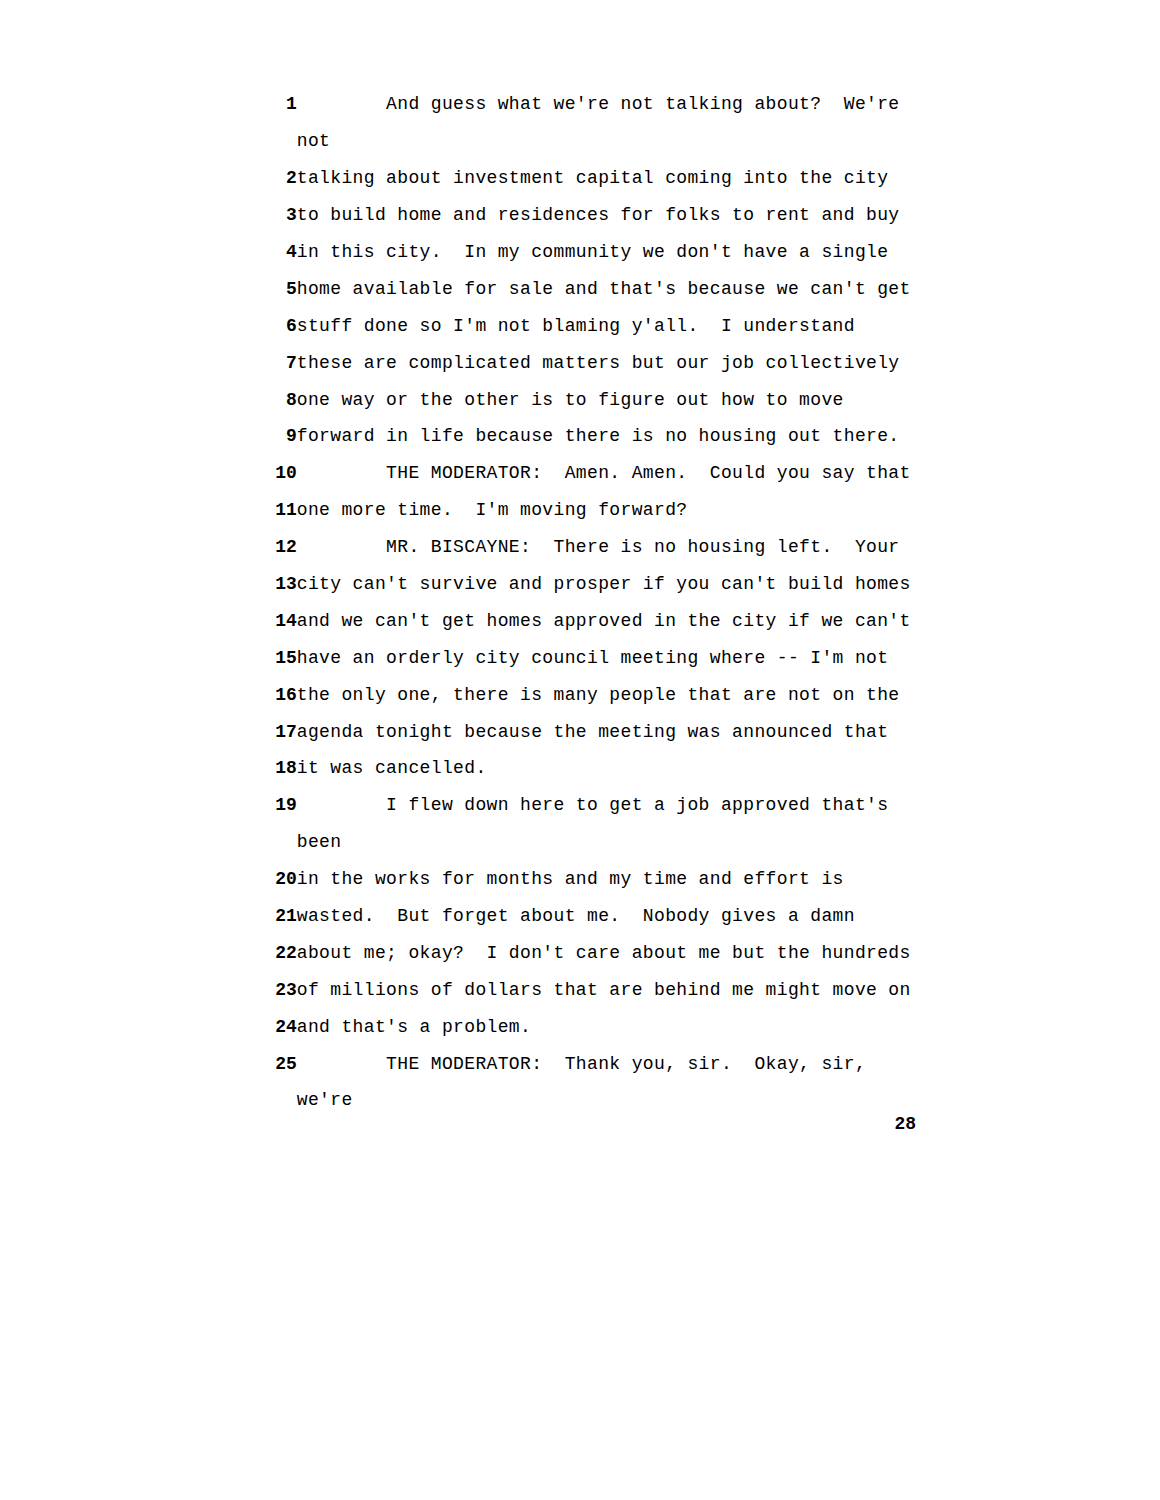| 1 | And guess what we're not talking about? We're not |
| 2 | talking about investment capital coming into the city |
| 3 | to build home and residences for folks to rent and buy |
| 4 | in this city. In my community we don't have a single |
| 5 | home available for sale and that's because we can't get |
| 6 | stuff done so I'm not blaming y'all. I understand |
| 7 | these are complicated matters but our job collectively |
| 8 | one way or the other is to figure out how to move |
| 9 | forward in life because there is no housing out there. |
| 10 | THE MODERATOR: Amen. Amen. Could you say that |
| 11 | one more time. I'm moving forward? |
| 12 | MR. BISCAYNE: There is no housing left. Your |
| 13 | city can't survive and prosper if you can't build homes |
| 14 | and we can't get homes approved in the city if we can't |
| 15 | have an orderly city council meeting where -- I'm not |
| 16 | the only one, there is many people that are not on the |
| 17 | agenda tonight because the meeting was announced that |
| 18 | it was cancelled. |
| 19 | I flew down here to get a job approved that's been |
| 20 | in the works for months and my time and effort is |
| 21 | wasted. But forget about me. Nobody gives a damn |
| 22 | about me; okay? I don't care about me but the hundreds |
| 23 | of millions of dollars that are behind me might move on |
| 24 | and that's a problem. |
| 25 | THE MODERATOR: Thank you, sir. Okay, sir, we're |
28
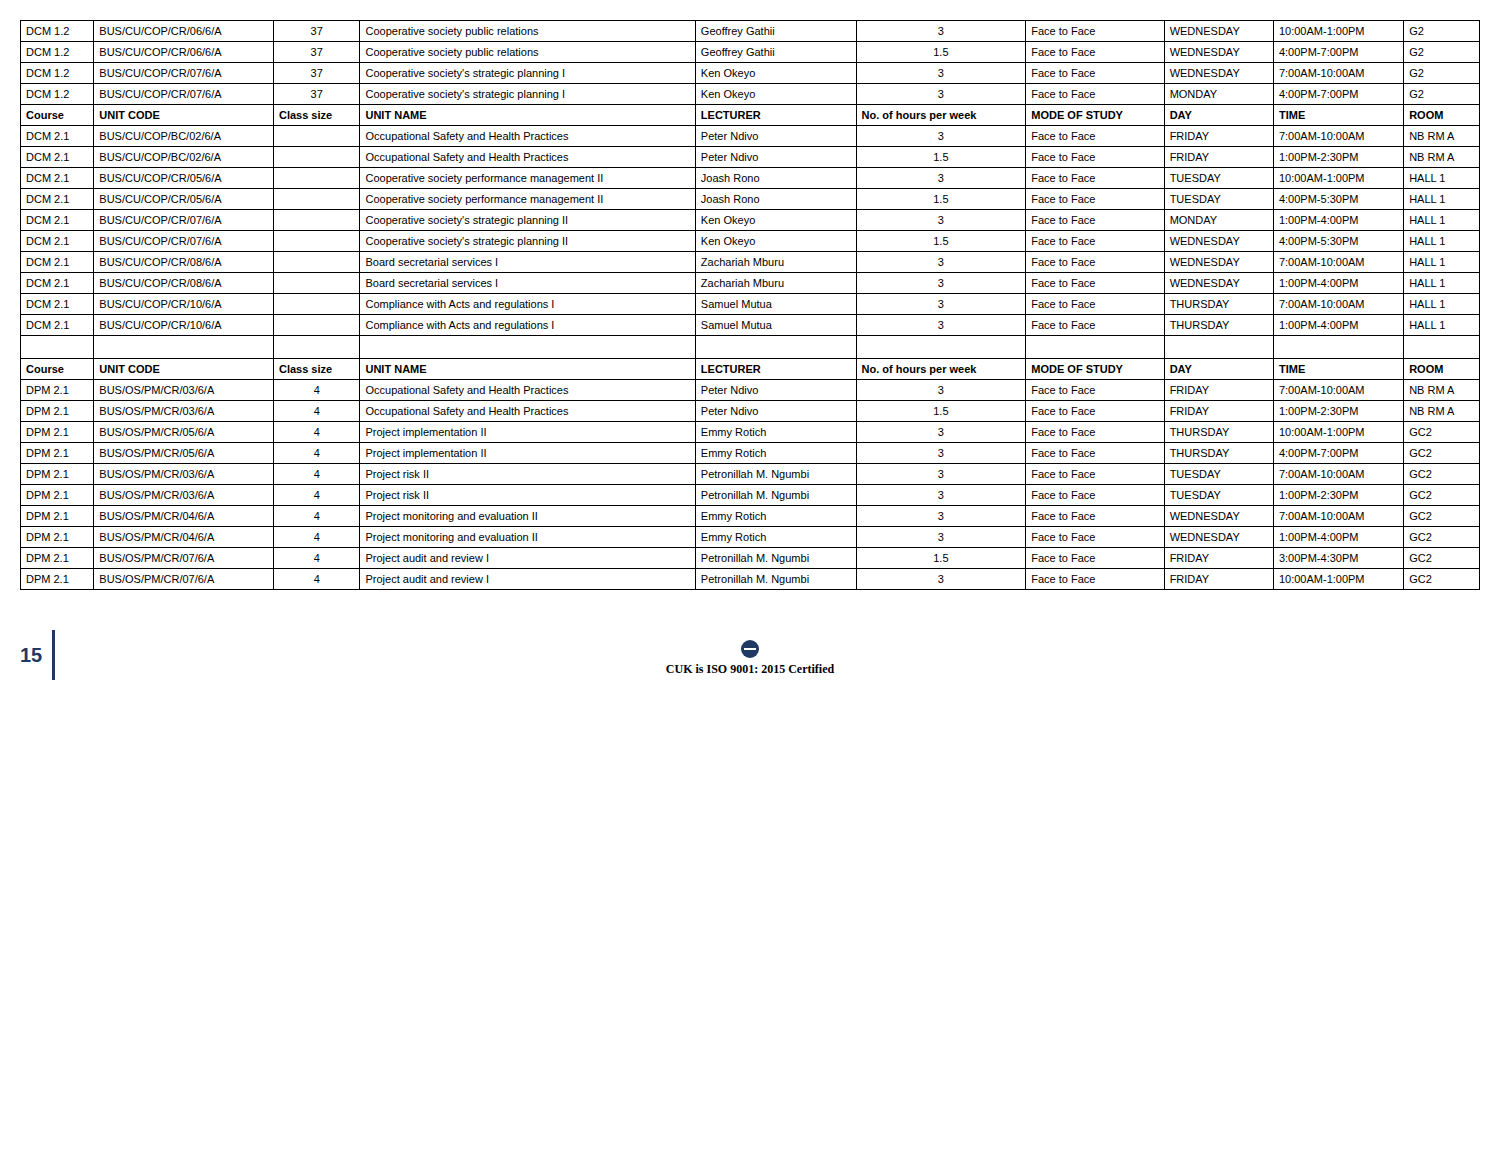| DCM 1.2 | BUS/CU/COP/CR/06/6/A | 37 | Cooperative society public relations | Geoffrey Gathii | 3 | Face to Face | WEDNESDAY | 10:00AM-1:00PM | G2 |
| DCM 1.2 | BUS/CU/COP/CR/06/6/A | 37 | Cooperative society public relations | Geoffrey Gathii | 1.5 | Face to Face | WEDNESDAY | 4:00PM-7:00PM | G2 |
| DCM 1.2 | BUS/CU/COP/CR/07/6/A | 37 | Cooperative society's strategic planning I | Ken Okeyo | 3 | Face to Face | WEDNESDAY | 7:00AM-10:00AM | G2 |
| DCM 1.2 | BUS/CU/COP/CR/07/6/A | 37 | Cooperative society's strategic planning I | Ken Okeyo | 3 | Face to Face | MONDAY | 4:00PM-7:00PM | G2 |
| Course | UNIT CODE | Class size | UNIT NAME | LECTURER | No. of hours per week | MODE OF STUDY | DAY | TIME | ROOM |
| DCM 2.1 | BUS/CU/COP/BC/02/6/A | | Occupational Safety and Health Practices | Peter Ndivo | 3 | Face to Face | FRIDAY | 7:00AM-10:00AM | NB RM A |
| DCM 2.1 | BUS/CU/COP/BC/02/6/A | | Occupational Safety and Health Practices | Peter Ndivo | 1.5 | Face to Face | FRIDAY | 1:00PM-2:30PM | NB RM A |
| DCM 2.1 | BUS/CU/COP/CR/05/6/A | | Cooperative society performance management II | Joash Rono | 3 | Face to Face | TUESDAY | 10:00AM-1:00PM | HALL 1 |
| DCM 2.1 | BUS/CU/COP/CR/05/6/A | | Cooperative society performance management II | Joash Rono | 1.5 | Face to Face | TUESDAY | 4:00PM-5:30PM | HALL 1 |
| DCM 2.1 | BUS/CU/COP/CR/07/6/A | | Cooperative society's strategic planning II | Ken Okeyo | 3 | Face to Face | MONDAY | 1:00PM-4:00PM | HALL 1 |
| DCM 2.1 | BUS/CU/COP/CR/07/6/A | | Cooperative society's strategic planning II | Ken Okeyo | 1.5 | Face to Face | WEDNESDAY | 4:00PM-5:30PM | HALL 1 |
| DCM 2.1 | BUS/CU/COP/CR/08/6/A | | Board secretarial services I | Zachariah Mburu | 3 | Face to Face | WEDNESDAY | 7:00AM-10:00AM | HALL 1 |
| DCM 2.1 | BUS/CU/COP/CR/08/6/A | | Board secretarial services I | Zachariah Mburu | 3 | Face to Face | WEDNESDAY | 1:00PM-4:00PM | HALL 1 |
| DCM 2.1 | BUS/CU/COP/CR/10/6/A | | Compliance with Acts and regulations I | Samuel Mutua | 3 | Face to Face | THURSDAY | 7:00AM-10:00AM | HALL 1 |
| DCM 2.1 | BUS/CU/COP/CR/10/6/A | | Compliance with Acts and regulations I | Samuel Mutua | 3 | Face to Face | THURSDAY | 1:00PM-4:00PM | HALL 1 |
| Course | UNIT CODE | Class size | UNIT NAME | LECTURER | No. of hours per week | MODE OF STUDY | DAY | TIME | ROOM |
| DPM 2.1 | BUS/OS/PM/CR/03/6/A | 4 | Occupational Safety and Health Practices | Peter Ndivo | 3 | Face to Face | FRIDAY | 7:00AM-10:00AM | NB RM A |
| DPM 2.1 | BUS/OS/PM/CR/03/6/A | 4 | Occupational Safety and Health Practices | Peter Ndivo | 1.5 | Face to Face | FRIDAY | 1:00PM-2:30PM | NB RM A |
| DPM 2.1 | BUS/OS/PM/CR/05/6/A | 4 | Project implementation II | Emmy Rotich | 3 | Face to Face | THURSDAY | 10:00AM-1:00PM | GC2 |
| DPM 2.1 | BUS/OS/PM/CR/05/6/A | 4 | Project implementation II | Emmy Rotich | 3 | Face to Face | THURSDAY | 4:00PM-7:00PM | GC2 |
| DPM 2.1 | BUS/OS/PM/CR/03/6/A | 4 | Project risk II | Petronillah M. Ngumbi | 3 | Face to Face | TUESDAY | 7:00AM-10:00AM | GC2 |
| DPM 2.1 | BUS/OS/PM/CR/03/6/A | 4 | Project risk II | Petronillah M. Ngumbi | 3 | Face to Face | TUESDAY | 1:00PM-2:30PM | GC2 |
| DPM 2.1 | BUS/OS/PM/CR/04/6/A | 4 | Project monitoring and evaluation II | Emmy Rotich | 3 | Face to Face | WEDNESDAY | 7:00AM-10:00AM | GC2 |
| DPM 2.1 | BUS/OS/PM/CR/04/6/A | 4 | Project monitoring and evaluation II | Emmy Rotich | 3 | Face to Face | WEDNESDAY | 1:00PM-4:00PM | GC2 |
| DPM 2.1 | BUS/OS/PM/CR/07/6/A | 4 | Project audit and review I | Petronillah M. Ngumbi | 1.5 | Face to Face | FRIDAY | 3:00PM-4:30PM | GC2 |
| DPM 2.1 | BUS/OS/PM/CR/07/6/A | 4 | Project audit and review I | Petronillah M. Ngumbi | 3 | Face to Face | FRIDAY | 10:00AM-1:00PM | GC2 |
15
CUK is ISO 9001: 2015 Certified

* _Work item_: Copy out the records above in full, exactly as written, but not the pictures.

* _Completed task_:
| 1 | And guess what we're not talking about? We're not |
| 2 | talking about investment capital coming into the city |
| 3 | to build home and residences for folks to rent and buy |
| 4 | in this city. In my community we don't have a single |
| 5 | home available for sale and that's because we can't get |
| 6 | stuff done so I'm not blaming y'all. I understand |
| 7 | these are complicated matters but our job collectively |
| 8 | one way or the other is to figure out how to move |
| 9 | forward in life because there is no housing out there. |
| 10 | THE MODERATOR: Amen. Amen. Could you say that |
| 11 | one more time. I'm moving forward? |
| 12 | MR. BISCAYNE: There is no housing left. Your |
| 13 | city can't survive and prosper if you can't build homes |
| 14 | and we can't get homes approved in the city if we can't |
| 15 | have an orderly city council meeting where -- I'm not |
| 16 | the only one, there is many people that are not on the |
| 17 | agenda tonight because the meeting was announced that |
| 18 | it was cancelled. |
| 19 | I flew down here to get a job approved that's been |
| 20 | in the works for months and my time and effort is |
| 21 | wasted. But forget about me. Nobody gives a damn |
| 22 | about me; okay? I don't care about me but the hundreds |
| 23 | of millions of dollars that are behind me might move on |
| 24 | and that's a problem. |
| 25 | THE MODERATOR: Thank you, sir. Okay, sir, we're |
28
| DCM 1.2 | BUS/CU/COP/CR/06/6/A | 37 | Cooperative society public relations | Geoffrey Gathii | 3 | Face to Face | WEDNESDAY | 10:00AM-1:00PM | G2 |
| DCM 1.2 | BUS/CU/COP/CR/06/6/A | 37 | Cooperative society public relations | Geoffrey Gathii | 1.5 | Face to Face | WEDNESDAY | 4:00PM-7:00PM | G2 |
| DCM 1.2 | BUS/CU/COP/CR/07/6/A | 37 | Cooperative society's strategic planning I | Ken Okeyo | 3 | Face to Face | WEDNESDAY | 7:00AM-10:00AM | G2 |
| DCM 1.2 | BUS/CU/COP/CR/07/6/A | 37 | Cooperative society's strategic planning I | Ken Okeyo | 3 | Face to Face | MONDAY | 4:00PM-7:00PM | G2 |
| Course | UNIT CODE | Class size | UNIT NAME | LECTURER | No. of hours per week | MODE OF STUDY | DAY | TIME | ROOM |
| DCM 2.1 | BUS/CU/COP/BC/02/6/A | | Occupational Safety and Health Practices | Peter Ndivo | 3 | Face to Face | FRIDAY | 7:00AM-10:00AM | NB RM A |
| DCM 2.1 | BUS/CU/COP/BC/02/6/A | | Occupational Safety and Health Practices | Peter Ndivo | 1.5 | Face to Face | FRIDAY | 1:00PM-2:30PM | NB RM A |
| DCM 2.1 | BUS/CU/COP/CR/05/6/A | | Cooperative society performance management II | Joash Rono | 3 | Face to Face | TUESDAY | 10:00AM-1:00PM | HALL 1 |
| DCM 2.1 | BUS/CU/COP/CR/05/6/A | | Cooperative society performance management II | Joash Rono | 1.5 | Face to Face | TUESDAY | 4:00PM-5:30PM | HALL 1 |
| DCM 2.1 | BUS/CU/COP/CR/07/6/A | | Cooperative society's strategic planning II | Ken Okeyo | 3 | Face to Face | MONDAY | 1:00PM-4:00PM | HALL 1 |
| DCM 2.1 | BUS/CU/COP/CR/07/6/A | | Cooperative society's strategic planning II | Ken Okeyo | 1.5 | Face to Face | WEDNESDAY | 4:00PM-5:30PM | HALL 1 |
| DCM 2.1 | BUS/CU/COP/CR/08/6/A | | Board secretarial services I | Zachariah Mburu | 3 | Face to Face | WEDNESDAY | 7:00AM-10:00AM | HALL 1 |
| DCM 2.1 | BUS/CU/COP/CR/08/6/A | | Board secretarial services I | Zachariah Mburu | 3 | Face to Face | WEDNESDAY | 1:00PM-4:00PM | HALL 1 |
| DCM 2.1 | BUS/CU/COP/CR/10/6/A | | Compliance with Acts and regulations I | Samuel Mutua | 3 | Face to Face | THURSDAY | 7:00AM-10:00AM | HALL 1 |
| DCM 2.1 | BUS/CU/COP/CR/10/6/A | | Compliance with Acts and regulations I | Samuel Mutua | 3 | Face to Face | THURSDAY | 1:00PM-4:00PM | HALL 1 |
| Course | UNIT CODE | Class size | UNIT NAME | LECTURER | No. of hours per week | MODE OF STUDY | DAY | TIME | ROOM |
| DPM 2.1 | BUS/OS/PM/CR/03/6/A | 4 | Occupational Safety and Health Practices | Peter Ndivo | 3 | Face to Face | FRIDAY | 7:00AM-10:00AM | NB RM A |
| DPM 2.1 | BUS/OS/PM/CR/03/6/A | 4 | Occupational Safety and Health Practices | Peter Ndivo | 1.5 | Face to Face | FRIDAY | 1:00PM-2:30PM | NB RM A |
| DPM 2.1 | BUS/OS/PM/CR/05/6/A | 4 | Project implementation II | Emmy Rotich | 3 | Face to Face | THURSDAY | 10:00AM-1:00PM | GC2 |
| DPM 2.1 | BUS/OS/PM/CR/05/6/A | 4 | Project implementation II | Emmy Rotich | 3 | Face to Face | THURSDAY | 4:00PM-7:00PM | GC2 |
| DPM 2.1 | BUS/OS/PM/CR/03/6/A | 4 | Project risk II | Petronillah M. Ngumbi | 3 | Face to Face | TUESDAY | 7:00AM-10:00AM | GC2 |
| DPM 2.1 | BUS/OS/PM/CR/03/6/A | 4 | Project risk II | Petronillah M. Ngumbi | 3 | Face to Face | TUESDAY | 1:00PM-2:30PM | GC2 |
| DPM 2.1 | BUS/OS/PM/CR/04/6/A | 4 | Project monitoring and evaluation II | Emmy Rotich | 3 | Face to Face | WEDNESDAY | 7:00AM-10:00AM | GC2 |
| DPM 2.1 | BUS/OS/PM/CR/04/6/A | 4 | Project monitoring and evaluation II | Emmy Rotich | 3 | Face to Face | WEDNESDAY | 1:00PM-4:00PM | GC2 |
| DPM 2.1 | BUS/OS/PM/CR/07/6/A | 4 | Project audit and review I | Petronillah M. Ngumbi | 1.5 | Face to Face | FRIDAY | 3:00PM-4:30PM | GC2 |
| DPM 2.1 | BUS/OS/PM/CR/07/6/A | 4 | Project audit and review I | Petronillah M. Ngumbi | 3 | Face to Face | FRIDAY | 10:00AM-1:00PM | GC2 |
15
CUK is ISO 9001: 2015 Certified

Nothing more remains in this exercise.